Theosophists have guessed at the awesome grandeur of the cosmic cycle wherein our world and species form transient incidents. They have hinted at strange survivals in terms which would freeze the blood if not masked by a bland optimism. But it is not from them that there came the single glimpse of forbidden eons which chills me when I think of it and maddens me when I dream of it.
That glimpse, like all dread glimpses of truth, flashed out from an accidental piecing together of separated things — the final catalyst standing in the center of the room we last explored, a device doubtless intended to power the entirety of the massive labyrinthine complex we strove against these past seven days. A device that was constructed of little more than angled levers and strange lights and alien diodes and a large clear tube wherein I glimpsed infinite microcosms birthing and dying in a single instant. The sheer power of a multitude of universes — a multiverse — contained within this simple device. Nothing but a mundane generator to its maker, something designed to merely keep the heating vents and electric lights on. I beheld an object that held little more significance to its creators than my pocket watch did to me, yet held the unfathomable power to create and destroy an entire cosmos. The revelation struck me dumb for a moment as I stared at it awestruck.
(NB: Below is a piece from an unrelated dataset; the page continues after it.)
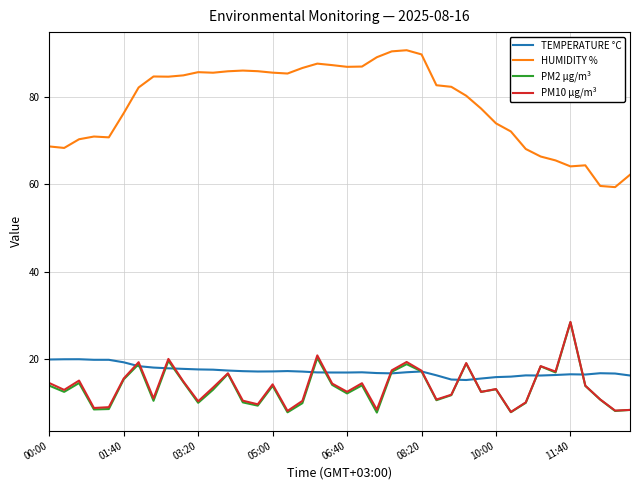

Does the chart have visible grid lines?

Yes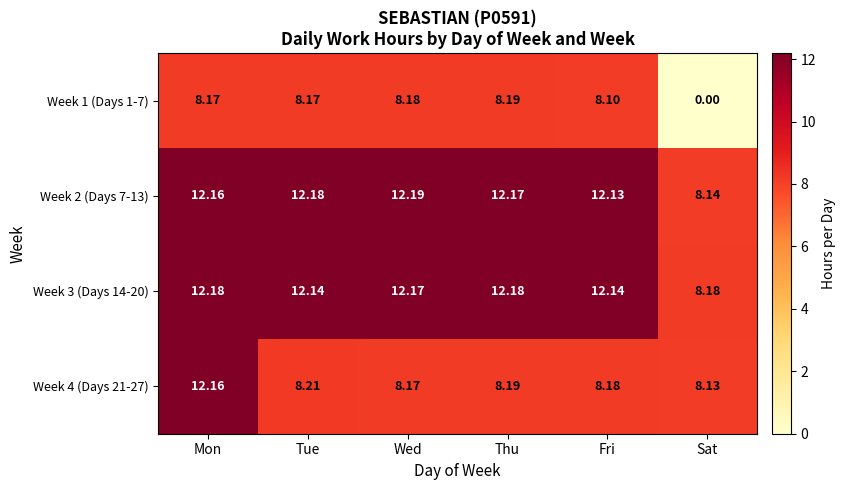

Which category has the highest value across all series?

Wed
We were all nothing. A speck, a breath upon the wind. A pinprick in the black curtain of night that winked for but a moment and went out. All the ancient tales of gods and heroes were but blankets for us to cover our faces so as to hide from the horrible truth of our utterly meaningless lives and total insignificance within the immensity of the cold and uncaring void.
As Isaiah spoke upon seeing the infinite throne of heaven, “Woe is me! I am undone!”